§ **EXERCISE REQUIREMENTS**: Consider the data that follows and state how many lines contain the string "have", using the number alone.

§ **RECORDS SUPPLIED**:
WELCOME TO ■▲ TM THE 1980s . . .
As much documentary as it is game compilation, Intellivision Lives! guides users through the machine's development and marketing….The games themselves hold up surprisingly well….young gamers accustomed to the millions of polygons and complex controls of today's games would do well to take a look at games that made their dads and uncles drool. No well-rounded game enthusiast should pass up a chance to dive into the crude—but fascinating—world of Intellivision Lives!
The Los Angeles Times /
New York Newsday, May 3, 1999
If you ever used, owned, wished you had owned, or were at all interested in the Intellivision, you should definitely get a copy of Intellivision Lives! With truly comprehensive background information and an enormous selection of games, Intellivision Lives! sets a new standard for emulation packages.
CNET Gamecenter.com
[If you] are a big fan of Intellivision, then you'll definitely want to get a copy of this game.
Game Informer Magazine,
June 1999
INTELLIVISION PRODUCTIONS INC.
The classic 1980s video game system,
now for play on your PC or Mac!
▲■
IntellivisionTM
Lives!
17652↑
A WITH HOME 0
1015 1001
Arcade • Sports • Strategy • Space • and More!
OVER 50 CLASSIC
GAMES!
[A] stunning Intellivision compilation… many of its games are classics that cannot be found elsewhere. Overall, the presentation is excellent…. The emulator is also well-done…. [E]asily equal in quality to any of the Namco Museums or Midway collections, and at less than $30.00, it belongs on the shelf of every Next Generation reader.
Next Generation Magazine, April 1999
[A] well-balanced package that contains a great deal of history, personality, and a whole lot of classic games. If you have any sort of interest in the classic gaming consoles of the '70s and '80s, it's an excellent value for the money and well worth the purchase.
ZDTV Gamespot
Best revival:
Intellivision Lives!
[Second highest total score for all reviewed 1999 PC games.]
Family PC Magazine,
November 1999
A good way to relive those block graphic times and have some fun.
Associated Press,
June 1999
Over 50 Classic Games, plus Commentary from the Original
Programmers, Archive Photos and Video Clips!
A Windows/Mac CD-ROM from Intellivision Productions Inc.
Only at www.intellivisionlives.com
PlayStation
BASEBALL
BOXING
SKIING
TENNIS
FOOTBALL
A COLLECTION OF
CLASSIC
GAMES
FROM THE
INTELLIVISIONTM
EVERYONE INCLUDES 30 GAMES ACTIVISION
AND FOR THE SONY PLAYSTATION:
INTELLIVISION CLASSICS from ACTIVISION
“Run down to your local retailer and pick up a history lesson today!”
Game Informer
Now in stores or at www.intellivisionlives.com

§ **RESPONSE TO THE EXERCISE**: 2